Se espantaron los secretarios porque acordar la agenda, tiempos y compromisos derivados con esos movimientos sería tanto como reconocerles el grado de interlocutores, que ya Fox había aceptado en los hechos. Se espantaron porque una convención los obligaría a concluir que hay problemas profundos que solicitan soluciones urgentes y para las cuales hay que pactar, modificar rutas y encontrar nuevos mecanismos de operación. Esto les pareció demasiado al trío y alteraron, porque así les vino en gana o porque esas instrucciones les dieron promesas y palabras presidenciales.

La consecuencia será la renovación de las movilizaciones de los perdedores en la globalización y dejar sin sustento el llamado ante el mundo, que para Fox cuenta más (Davos), a celebrar un acuerdo triple: contra el hambre y la pobreza, por la agricultura y la alimentación. Acuerdos que nadie conocía, salvo estas organizaciones, y eso a medias. A lo que parece, Fox se envalentonó ante una audiencia que le hace varios feos y ante un Lula que le ha desplazado del proscenio europeo armado, ante las minorías ahí sesionando, con un discurso para incluir a las mayorías.

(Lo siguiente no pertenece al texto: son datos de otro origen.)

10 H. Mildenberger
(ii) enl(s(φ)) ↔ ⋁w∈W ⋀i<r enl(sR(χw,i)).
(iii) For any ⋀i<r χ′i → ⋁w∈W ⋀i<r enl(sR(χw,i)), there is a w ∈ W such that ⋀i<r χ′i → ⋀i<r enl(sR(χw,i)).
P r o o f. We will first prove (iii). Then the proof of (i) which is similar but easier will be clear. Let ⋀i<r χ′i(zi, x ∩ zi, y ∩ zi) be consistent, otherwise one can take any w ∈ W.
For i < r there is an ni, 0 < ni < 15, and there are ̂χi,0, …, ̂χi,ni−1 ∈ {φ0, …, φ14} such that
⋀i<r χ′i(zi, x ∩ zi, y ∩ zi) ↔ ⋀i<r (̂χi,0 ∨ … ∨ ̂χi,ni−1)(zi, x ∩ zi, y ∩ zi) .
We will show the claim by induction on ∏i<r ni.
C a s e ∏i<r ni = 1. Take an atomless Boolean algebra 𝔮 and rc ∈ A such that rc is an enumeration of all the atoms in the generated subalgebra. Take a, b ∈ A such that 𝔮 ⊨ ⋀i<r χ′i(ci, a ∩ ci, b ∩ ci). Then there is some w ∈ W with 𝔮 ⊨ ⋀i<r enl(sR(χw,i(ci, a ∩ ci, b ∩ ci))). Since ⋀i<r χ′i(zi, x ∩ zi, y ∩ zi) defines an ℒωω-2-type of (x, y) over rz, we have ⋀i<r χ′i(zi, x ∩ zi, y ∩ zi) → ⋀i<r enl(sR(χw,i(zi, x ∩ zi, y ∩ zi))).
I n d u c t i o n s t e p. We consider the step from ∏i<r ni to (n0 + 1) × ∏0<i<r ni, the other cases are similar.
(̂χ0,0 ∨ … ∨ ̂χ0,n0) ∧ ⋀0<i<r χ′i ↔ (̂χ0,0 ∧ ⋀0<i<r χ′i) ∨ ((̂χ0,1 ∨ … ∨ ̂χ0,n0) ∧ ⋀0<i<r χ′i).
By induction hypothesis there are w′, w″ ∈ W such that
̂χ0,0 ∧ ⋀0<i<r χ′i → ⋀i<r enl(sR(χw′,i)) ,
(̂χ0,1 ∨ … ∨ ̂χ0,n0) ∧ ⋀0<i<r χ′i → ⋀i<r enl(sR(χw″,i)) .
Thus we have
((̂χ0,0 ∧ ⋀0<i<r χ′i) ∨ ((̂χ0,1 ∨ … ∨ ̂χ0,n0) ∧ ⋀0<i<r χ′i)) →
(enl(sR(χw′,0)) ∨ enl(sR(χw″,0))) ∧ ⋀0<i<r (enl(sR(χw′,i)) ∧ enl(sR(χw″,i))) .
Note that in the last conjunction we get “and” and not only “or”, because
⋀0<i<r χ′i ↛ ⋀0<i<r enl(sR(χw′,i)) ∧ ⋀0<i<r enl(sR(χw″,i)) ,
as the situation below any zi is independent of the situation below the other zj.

La cereza foxiana del pastel, llevado para congraciarse con un auditorio de empresarios que le aplica vacíos notorios, lo constituye lo que él mismo formalizó como una verdadera cruzada a la que habrá de dedicarse en todo foro al que concurra: el combate a los subsidios al campo (de nuevo "adelantándose" a Lula). Ni más ni menos. Una cruzada que, a no dudarlo, desgastará a Fox hasta límites peligrosos por utópica y escapista y por la que la etiqueta de inocente le será inevitablemente impuesta. Una apreciación altamente contaminada en el ámbito político y de negocios.

No se puede pensar, ni por un segundo, y sin importar la injusticia que tal práctica conlleva para los países menos desarrollados que las maquinarias productivas de la posmodernidad mundial podrán prescindir de los subsidios a la actividad agropecuaria. Y no se puede pensar por dos razones básicas. Una, porque el universo agropecuario y sus derivados son el sustento de sus poderosas economías. Y, la otra, porque los productores del campo y las agroindustrias constituyen un grupo de presión y un segmento del electorado de gran influencia.

Ningún gobierno europeo, canadiense, americano, japones o australiano puede tener a esos votantes en contra si quiere subsistir, y ninguna de estas economías puede progresar sin ir perfeccionando, aunque sea a costos de mayores y más variadas aportaciones, su vida y producción rural. Pero a los estrategas de la mercadología de Los Pinos poco de todo esto importa para el futuro de gobierno. Las expectativas de un triunfo en las venideras urnas espera a la administración de Fox y, a lo mejor, al PAN, en las elecciones del 2003. Sea.